Work item:
Lines to restate from the data below: from the one containing "Figure 9. Affiliation" to the one containing "Table 4. Weighing", both included. Give them again exactly, and only them.

Stored entries:
++++++

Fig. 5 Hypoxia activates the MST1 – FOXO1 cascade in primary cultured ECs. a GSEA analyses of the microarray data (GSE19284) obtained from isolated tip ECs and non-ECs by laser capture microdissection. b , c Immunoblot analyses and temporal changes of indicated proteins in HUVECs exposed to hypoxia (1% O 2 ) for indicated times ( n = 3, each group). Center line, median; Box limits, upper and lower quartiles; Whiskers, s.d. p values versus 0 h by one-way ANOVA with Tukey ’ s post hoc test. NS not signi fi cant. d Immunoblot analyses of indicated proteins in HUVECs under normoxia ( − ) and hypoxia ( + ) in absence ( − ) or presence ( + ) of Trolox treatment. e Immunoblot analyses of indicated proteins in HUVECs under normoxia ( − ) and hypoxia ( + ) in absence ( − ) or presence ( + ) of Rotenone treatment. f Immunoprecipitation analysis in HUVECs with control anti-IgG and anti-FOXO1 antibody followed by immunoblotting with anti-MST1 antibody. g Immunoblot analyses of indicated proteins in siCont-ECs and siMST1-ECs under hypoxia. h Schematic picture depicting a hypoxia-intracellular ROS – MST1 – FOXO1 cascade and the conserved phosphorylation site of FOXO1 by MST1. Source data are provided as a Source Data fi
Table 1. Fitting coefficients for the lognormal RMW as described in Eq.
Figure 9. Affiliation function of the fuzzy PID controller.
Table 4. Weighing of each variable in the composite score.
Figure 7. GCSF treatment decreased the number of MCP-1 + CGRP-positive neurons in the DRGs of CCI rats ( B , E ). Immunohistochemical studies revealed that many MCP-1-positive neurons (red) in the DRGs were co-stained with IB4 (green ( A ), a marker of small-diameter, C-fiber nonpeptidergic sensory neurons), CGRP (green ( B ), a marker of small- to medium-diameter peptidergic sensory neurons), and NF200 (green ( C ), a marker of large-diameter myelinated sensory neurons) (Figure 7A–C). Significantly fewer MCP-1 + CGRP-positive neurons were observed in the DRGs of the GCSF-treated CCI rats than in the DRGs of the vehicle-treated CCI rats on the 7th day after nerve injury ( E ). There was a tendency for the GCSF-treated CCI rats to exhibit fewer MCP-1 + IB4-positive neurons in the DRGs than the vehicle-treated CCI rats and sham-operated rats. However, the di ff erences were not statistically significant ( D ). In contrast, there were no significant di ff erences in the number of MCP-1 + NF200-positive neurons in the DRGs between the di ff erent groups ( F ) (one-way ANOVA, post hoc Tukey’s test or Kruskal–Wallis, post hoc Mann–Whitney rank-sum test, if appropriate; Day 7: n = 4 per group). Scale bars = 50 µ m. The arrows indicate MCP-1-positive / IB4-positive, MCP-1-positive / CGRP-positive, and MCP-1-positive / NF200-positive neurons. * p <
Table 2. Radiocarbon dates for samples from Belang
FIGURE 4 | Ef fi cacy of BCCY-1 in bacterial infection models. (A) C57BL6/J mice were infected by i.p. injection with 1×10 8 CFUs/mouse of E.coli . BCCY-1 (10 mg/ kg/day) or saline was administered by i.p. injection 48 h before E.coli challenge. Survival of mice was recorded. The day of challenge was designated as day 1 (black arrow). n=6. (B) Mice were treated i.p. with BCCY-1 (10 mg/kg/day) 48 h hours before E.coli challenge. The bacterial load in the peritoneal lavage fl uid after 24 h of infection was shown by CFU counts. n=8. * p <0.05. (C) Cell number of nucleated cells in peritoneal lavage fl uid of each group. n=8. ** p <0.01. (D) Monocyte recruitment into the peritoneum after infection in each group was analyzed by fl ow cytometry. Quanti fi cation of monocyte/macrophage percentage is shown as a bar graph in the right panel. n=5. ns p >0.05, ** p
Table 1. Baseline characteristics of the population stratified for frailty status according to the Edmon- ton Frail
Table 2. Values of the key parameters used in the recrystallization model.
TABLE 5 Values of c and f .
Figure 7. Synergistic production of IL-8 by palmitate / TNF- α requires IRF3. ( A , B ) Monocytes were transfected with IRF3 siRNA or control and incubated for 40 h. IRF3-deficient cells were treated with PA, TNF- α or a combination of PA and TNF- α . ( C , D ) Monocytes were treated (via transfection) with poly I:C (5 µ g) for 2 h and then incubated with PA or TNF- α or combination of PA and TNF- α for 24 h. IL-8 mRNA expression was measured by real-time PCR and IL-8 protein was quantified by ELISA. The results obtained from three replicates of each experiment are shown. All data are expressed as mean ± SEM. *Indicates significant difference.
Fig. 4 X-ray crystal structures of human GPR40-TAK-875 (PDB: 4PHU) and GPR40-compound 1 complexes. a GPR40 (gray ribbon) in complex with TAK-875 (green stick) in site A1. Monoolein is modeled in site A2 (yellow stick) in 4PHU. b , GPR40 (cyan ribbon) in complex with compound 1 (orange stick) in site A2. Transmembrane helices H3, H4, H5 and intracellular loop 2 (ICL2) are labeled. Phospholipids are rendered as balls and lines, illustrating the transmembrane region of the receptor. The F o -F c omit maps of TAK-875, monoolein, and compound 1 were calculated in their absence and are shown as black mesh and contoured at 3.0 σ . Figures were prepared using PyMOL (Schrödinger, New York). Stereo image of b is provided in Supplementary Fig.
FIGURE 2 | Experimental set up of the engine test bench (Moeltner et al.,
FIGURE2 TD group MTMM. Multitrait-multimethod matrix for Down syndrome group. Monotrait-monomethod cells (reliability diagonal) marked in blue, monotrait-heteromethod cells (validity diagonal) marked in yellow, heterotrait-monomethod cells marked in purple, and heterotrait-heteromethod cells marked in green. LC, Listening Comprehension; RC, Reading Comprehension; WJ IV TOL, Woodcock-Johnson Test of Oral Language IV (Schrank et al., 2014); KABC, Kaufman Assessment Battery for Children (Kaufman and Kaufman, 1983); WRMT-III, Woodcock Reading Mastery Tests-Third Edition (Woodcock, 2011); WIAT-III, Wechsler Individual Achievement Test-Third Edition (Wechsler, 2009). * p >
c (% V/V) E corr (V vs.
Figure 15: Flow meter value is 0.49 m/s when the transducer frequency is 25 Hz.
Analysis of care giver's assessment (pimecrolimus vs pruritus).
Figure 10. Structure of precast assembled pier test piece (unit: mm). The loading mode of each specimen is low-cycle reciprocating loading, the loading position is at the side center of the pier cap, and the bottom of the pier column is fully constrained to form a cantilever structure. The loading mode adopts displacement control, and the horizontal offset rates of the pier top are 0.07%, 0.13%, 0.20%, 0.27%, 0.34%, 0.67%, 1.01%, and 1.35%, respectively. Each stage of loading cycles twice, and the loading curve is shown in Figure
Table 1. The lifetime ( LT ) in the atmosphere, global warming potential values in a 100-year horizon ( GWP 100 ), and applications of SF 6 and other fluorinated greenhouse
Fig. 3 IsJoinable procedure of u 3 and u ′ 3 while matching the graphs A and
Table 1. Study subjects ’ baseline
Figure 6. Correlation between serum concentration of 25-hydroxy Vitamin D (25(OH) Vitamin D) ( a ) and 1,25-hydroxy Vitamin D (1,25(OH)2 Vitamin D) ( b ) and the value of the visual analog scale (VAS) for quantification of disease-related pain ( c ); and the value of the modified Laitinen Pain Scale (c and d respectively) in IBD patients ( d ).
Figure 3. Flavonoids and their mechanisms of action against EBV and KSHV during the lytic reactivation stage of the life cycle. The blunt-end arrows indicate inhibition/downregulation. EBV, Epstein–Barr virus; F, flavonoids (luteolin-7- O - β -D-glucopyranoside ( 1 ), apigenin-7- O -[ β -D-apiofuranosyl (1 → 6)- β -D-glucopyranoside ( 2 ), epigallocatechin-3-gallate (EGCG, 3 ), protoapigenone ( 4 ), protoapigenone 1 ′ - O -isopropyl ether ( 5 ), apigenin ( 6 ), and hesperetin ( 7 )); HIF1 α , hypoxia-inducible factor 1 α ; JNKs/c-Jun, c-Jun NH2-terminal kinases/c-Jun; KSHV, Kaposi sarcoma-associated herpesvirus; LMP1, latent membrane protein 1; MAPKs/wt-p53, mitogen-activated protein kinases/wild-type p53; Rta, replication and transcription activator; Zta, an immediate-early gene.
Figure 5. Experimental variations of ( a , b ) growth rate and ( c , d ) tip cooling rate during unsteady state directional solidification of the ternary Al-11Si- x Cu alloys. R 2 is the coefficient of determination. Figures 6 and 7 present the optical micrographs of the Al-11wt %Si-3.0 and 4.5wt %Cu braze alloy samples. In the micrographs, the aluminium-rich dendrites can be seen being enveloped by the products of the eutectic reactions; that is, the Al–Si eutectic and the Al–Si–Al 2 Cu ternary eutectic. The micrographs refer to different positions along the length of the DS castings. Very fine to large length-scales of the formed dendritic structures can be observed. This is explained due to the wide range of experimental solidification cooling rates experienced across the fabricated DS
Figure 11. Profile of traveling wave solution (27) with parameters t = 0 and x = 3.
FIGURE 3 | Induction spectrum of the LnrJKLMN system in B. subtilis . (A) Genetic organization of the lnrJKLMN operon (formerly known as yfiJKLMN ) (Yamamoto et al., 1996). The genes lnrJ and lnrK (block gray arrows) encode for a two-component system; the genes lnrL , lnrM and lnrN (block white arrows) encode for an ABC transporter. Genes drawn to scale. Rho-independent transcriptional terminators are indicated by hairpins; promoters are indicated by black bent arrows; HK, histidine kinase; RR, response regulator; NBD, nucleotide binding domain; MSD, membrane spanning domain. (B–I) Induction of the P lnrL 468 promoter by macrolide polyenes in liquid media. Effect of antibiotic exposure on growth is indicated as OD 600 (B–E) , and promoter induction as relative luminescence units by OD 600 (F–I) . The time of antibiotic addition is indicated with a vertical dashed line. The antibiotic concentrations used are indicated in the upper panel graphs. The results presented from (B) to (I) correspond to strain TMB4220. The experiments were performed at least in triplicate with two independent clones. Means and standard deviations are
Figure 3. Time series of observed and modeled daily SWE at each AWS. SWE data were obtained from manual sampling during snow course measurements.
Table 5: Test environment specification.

++++++

Reply:
Figure 9. Affiliation function of the fuzzy PID controller.
Table 4. Weighing of each variable in the composite score.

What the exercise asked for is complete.